--- The problem ---
Below are the records. List every line holding the word "shows".

--- Input data ---
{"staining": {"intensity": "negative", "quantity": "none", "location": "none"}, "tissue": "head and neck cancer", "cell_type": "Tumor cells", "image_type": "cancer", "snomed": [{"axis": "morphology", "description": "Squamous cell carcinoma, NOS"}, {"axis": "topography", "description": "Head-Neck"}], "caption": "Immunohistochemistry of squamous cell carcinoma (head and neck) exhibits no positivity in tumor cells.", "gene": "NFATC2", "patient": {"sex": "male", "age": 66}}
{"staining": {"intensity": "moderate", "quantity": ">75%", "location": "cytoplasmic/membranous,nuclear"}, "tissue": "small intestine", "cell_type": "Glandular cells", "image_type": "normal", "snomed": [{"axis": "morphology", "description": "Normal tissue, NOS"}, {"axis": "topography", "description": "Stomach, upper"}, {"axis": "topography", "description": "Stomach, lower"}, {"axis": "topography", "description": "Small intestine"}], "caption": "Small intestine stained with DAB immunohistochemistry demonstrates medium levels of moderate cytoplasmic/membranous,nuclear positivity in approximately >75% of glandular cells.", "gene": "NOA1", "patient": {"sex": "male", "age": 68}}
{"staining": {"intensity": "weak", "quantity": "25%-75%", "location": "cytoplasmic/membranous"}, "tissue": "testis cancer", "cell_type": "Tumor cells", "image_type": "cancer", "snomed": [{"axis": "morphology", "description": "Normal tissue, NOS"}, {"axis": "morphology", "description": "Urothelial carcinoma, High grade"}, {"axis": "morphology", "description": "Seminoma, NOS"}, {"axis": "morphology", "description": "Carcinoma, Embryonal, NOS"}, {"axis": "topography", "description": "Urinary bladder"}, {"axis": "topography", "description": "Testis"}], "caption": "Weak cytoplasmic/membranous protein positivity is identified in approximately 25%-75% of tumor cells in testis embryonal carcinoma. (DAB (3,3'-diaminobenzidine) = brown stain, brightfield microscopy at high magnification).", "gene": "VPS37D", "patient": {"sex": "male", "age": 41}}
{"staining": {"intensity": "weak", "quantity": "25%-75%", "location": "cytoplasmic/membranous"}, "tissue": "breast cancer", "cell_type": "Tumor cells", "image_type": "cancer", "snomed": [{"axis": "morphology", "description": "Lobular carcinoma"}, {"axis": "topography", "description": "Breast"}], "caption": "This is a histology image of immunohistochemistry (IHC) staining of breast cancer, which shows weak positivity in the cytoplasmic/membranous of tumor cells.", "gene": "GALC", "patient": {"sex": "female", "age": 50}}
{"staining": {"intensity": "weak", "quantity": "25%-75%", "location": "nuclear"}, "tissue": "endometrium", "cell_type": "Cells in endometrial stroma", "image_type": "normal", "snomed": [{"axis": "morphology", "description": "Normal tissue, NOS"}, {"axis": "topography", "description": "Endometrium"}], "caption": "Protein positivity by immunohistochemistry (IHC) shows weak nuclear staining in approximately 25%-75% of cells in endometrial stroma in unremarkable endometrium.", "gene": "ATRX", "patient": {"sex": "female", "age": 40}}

--- Result for this task ---
{"staining": {"intensity": "weak", "quantity": "25%-75%", "location": "cytoplasmic/membranous"}, "tissue": "breast cancer", "cell_type": "Tumor cells", "image_type": "cancer", "snomed": [{"axis": "morphology", "description": "Lobular carcinoma"}, {"axis": "topography", "description": "Breast"}], "caption": "This is a histology image of immunohistochemistry (IHC) staining of breast cancer, which shows weak positivity in the cytoplasmic/membranous of tumor cells.", "gene": "GALC", "patient": {"sex": "female", "age": 50}}
{"staining": {"intensity": "weak", "quantity": "25%-75%", "location": "nuclear"}, "tissue": "endometrium", "cell_type": "Cells in endometrial stroma", "image_type": "normal", "snomed": [{"axis": "morphology", "description": "Normal tissue, NOS"}, {"axis": "topography", "description": "Endometrium"}], "caption": "Protein positivity by immunohistochemistry (IHC) shows weak nuclear staining in approximately 25%-75% of cells in endometrial stroma in unremarkable endometrium.", "gene": "ATRX", "patient": {"sex": "female", "age": 40}}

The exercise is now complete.